Directions for this task -
Please set down exactly the lines of the listing below from the line containing "63: (91, 103, 0.64)" through the line containing "70: (224, 97, 1.22)", both lines included, leaving out all other lines.

§

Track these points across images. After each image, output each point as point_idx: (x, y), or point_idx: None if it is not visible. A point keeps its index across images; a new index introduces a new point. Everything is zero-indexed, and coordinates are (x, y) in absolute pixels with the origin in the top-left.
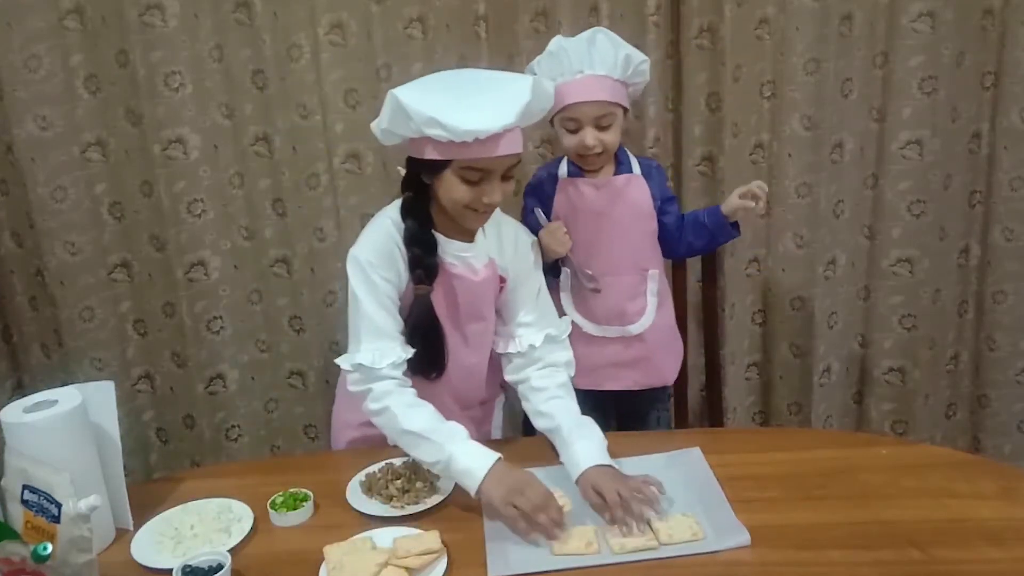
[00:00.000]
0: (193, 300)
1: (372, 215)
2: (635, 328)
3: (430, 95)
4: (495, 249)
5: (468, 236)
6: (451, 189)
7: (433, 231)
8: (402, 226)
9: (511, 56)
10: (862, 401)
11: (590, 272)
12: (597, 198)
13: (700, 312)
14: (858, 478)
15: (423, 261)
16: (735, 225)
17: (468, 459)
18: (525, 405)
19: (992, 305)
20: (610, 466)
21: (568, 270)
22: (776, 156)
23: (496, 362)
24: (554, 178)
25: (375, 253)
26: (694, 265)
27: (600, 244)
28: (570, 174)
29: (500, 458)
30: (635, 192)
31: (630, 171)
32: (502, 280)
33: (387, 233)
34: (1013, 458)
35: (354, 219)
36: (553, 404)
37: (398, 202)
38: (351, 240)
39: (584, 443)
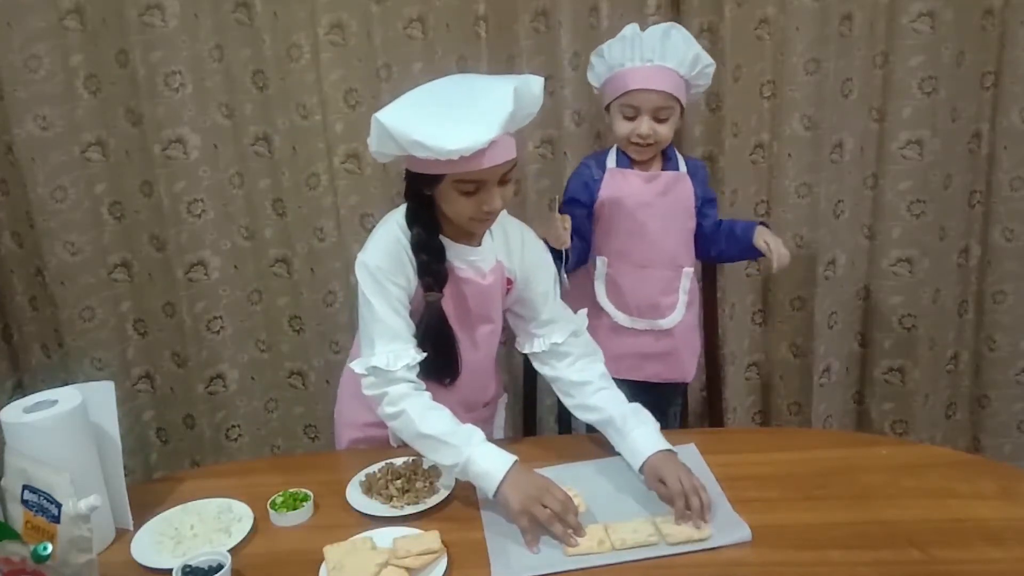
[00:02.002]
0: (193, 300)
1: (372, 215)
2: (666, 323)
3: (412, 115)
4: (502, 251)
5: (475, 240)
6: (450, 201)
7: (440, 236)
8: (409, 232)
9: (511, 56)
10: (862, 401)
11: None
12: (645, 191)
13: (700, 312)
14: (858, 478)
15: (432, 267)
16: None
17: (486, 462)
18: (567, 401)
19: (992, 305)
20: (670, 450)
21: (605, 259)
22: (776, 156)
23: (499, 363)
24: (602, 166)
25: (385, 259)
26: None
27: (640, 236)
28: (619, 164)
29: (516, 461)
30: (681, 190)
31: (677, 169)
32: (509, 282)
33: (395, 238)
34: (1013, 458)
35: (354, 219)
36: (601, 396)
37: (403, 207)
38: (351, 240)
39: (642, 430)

§

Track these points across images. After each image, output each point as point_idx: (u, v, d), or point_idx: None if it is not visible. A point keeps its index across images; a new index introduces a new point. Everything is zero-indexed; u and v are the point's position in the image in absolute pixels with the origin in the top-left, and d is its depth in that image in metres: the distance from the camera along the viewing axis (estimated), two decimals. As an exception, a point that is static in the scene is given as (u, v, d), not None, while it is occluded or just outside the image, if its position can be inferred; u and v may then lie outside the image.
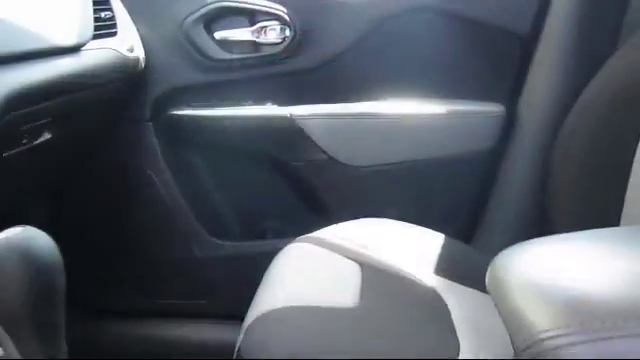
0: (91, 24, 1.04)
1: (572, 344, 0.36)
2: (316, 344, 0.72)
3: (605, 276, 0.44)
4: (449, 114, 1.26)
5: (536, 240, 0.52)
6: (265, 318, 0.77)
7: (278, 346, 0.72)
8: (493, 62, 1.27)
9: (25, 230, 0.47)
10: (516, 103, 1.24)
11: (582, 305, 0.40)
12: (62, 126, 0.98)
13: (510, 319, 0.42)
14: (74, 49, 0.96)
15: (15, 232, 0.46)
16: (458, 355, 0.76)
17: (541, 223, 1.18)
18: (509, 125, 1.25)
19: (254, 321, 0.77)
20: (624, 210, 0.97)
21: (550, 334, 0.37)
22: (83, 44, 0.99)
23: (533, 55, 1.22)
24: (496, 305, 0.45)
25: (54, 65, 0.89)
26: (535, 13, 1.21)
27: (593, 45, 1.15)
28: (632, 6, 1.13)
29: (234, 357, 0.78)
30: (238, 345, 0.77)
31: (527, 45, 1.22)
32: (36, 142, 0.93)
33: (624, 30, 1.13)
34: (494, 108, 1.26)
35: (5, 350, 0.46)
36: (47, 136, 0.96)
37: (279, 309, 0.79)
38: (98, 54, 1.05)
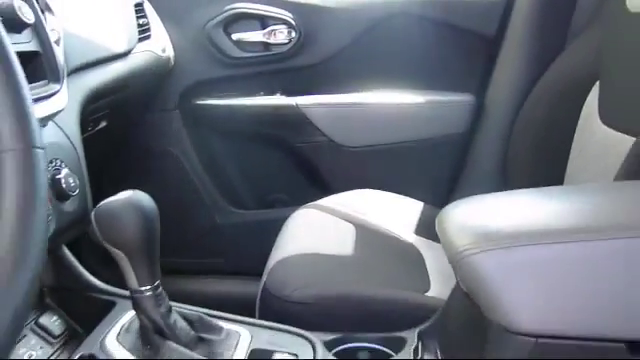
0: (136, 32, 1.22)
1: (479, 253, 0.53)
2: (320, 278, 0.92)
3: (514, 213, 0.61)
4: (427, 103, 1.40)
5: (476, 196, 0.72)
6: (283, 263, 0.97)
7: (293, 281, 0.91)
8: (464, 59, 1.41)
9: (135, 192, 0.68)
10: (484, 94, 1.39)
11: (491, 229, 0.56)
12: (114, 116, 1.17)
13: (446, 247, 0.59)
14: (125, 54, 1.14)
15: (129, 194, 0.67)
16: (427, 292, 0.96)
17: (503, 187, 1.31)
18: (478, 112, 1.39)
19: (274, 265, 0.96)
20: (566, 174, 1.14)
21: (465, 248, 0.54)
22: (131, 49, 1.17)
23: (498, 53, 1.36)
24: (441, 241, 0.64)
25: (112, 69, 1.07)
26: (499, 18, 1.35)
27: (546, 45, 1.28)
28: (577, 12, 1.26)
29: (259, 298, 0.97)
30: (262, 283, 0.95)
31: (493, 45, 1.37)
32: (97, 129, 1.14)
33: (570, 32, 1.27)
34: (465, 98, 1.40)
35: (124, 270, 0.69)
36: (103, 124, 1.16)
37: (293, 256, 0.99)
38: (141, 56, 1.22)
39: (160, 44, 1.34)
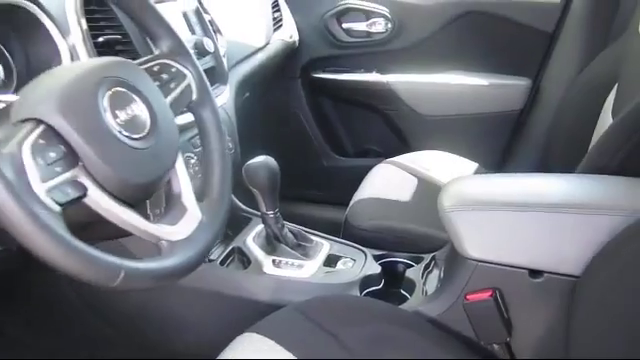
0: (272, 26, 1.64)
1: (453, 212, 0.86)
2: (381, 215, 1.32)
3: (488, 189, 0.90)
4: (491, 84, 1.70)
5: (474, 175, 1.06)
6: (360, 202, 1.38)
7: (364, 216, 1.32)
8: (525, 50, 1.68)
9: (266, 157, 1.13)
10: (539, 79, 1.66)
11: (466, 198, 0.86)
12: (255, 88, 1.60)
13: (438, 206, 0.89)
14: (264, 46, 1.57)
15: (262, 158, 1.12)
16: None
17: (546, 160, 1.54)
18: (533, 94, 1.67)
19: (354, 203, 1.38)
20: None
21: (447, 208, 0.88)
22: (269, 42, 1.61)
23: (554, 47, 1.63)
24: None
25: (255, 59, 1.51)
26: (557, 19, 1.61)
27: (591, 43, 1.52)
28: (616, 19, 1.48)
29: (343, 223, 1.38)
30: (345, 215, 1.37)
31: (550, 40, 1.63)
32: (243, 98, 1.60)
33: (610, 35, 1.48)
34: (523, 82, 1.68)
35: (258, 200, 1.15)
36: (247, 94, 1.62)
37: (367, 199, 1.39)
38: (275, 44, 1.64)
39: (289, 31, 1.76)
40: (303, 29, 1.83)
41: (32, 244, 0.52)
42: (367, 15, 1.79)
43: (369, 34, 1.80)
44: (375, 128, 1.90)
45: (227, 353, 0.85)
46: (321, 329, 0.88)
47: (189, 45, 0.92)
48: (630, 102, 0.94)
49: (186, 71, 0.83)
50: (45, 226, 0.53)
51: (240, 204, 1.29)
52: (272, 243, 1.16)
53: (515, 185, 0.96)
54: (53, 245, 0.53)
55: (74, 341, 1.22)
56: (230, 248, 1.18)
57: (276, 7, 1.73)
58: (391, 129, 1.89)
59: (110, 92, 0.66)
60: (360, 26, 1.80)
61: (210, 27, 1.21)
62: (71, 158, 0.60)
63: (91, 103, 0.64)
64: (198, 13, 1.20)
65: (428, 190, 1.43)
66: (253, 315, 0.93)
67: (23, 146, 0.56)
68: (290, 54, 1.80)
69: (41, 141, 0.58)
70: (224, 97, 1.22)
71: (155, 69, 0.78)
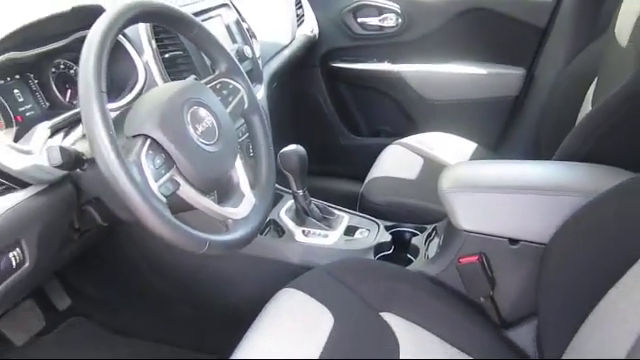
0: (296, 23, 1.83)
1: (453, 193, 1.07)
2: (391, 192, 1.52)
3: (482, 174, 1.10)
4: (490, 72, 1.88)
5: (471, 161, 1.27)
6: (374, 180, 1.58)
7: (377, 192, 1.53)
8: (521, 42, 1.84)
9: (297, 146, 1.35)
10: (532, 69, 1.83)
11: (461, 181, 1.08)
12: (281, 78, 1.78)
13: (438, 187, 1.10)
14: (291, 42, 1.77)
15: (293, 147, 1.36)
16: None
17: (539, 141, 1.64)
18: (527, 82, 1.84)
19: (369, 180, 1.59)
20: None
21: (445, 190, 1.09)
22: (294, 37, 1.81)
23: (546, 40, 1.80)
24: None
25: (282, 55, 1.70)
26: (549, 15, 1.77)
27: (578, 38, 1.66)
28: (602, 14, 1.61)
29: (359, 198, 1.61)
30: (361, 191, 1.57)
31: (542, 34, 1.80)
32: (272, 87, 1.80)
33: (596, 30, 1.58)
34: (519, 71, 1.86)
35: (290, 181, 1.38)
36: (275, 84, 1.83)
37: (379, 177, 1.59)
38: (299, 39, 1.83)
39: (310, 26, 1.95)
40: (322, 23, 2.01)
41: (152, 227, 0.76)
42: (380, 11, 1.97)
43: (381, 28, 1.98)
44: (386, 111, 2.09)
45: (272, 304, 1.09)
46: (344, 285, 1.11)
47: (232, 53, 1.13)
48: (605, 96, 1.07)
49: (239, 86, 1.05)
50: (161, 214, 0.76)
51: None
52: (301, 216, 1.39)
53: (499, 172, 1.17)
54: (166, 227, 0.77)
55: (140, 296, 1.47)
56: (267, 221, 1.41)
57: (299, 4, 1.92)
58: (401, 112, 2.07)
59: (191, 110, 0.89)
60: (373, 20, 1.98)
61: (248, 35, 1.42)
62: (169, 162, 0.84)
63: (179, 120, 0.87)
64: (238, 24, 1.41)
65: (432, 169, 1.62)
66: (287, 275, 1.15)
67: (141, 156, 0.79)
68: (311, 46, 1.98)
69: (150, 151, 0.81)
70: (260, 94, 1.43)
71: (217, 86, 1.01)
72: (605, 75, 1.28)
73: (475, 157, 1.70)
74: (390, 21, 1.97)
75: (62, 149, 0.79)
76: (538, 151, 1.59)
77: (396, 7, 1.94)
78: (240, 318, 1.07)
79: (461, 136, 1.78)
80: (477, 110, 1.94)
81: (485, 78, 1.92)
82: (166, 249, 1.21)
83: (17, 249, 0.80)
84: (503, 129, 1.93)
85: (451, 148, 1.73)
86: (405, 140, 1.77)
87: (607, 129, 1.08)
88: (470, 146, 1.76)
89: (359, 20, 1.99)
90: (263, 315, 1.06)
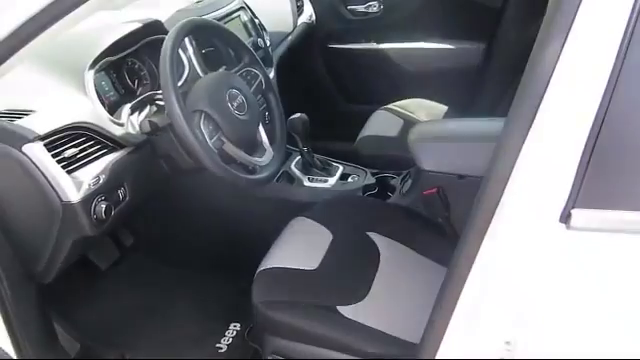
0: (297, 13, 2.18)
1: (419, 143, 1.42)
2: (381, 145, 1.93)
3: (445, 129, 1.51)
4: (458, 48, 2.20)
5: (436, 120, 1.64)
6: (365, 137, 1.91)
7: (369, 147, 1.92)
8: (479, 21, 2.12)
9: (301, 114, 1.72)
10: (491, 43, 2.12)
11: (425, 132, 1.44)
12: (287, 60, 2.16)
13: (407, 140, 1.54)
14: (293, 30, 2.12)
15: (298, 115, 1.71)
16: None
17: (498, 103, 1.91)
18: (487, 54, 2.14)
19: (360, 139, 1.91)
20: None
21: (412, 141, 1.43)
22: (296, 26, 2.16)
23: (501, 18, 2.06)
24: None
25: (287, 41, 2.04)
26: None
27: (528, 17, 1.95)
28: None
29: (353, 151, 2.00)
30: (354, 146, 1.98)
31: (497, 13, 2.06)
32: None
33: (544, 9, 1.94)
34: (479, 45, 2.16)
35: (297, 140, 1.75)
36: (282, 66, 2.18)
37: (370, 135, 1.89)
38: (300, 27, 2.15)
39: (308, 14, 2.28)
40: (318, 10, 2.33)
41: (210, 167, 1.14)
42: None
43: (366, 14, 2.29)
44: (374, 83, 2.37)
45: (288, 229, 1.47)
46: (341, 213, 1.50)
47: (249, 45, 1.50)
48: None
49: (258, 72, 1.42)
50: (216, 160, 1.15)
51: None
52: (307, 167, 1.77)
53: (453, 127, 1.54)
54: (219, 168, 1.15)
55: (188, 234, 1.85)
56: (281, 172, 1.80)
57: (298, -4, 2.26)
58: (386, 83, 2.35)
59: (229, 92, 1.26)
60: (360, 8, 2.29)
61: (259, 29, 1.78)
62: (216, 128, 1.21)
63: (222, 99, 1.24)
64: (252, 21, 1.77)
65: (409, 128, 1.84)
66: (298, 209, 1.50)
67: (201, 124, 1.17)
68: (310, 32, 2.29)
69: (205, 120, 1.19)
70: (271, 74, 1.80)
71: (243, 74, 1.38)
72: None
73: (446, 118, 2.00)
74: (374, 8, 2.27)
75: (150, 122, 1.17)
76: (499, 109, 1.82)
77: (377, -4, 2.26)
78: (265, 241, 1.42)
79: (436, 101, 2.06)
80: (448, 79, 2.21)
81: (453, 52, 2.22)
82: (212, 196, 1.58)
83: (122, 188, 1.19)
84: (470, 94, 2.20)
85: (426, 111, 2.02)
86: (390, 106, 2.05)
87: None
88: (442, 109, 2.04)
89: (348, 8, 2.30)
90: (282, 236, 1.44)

§

Output of the task -
63: (91, 103, 0.64)
64: (198, 13, 1.20)
65: (428, 190, 1.43)
66: (253, 315, 0.93)
67: (23, 146, 0.56)
68: (290, 54, 1.80)
69: (41, 141, 0.58)
70: (224, 97, 1.22)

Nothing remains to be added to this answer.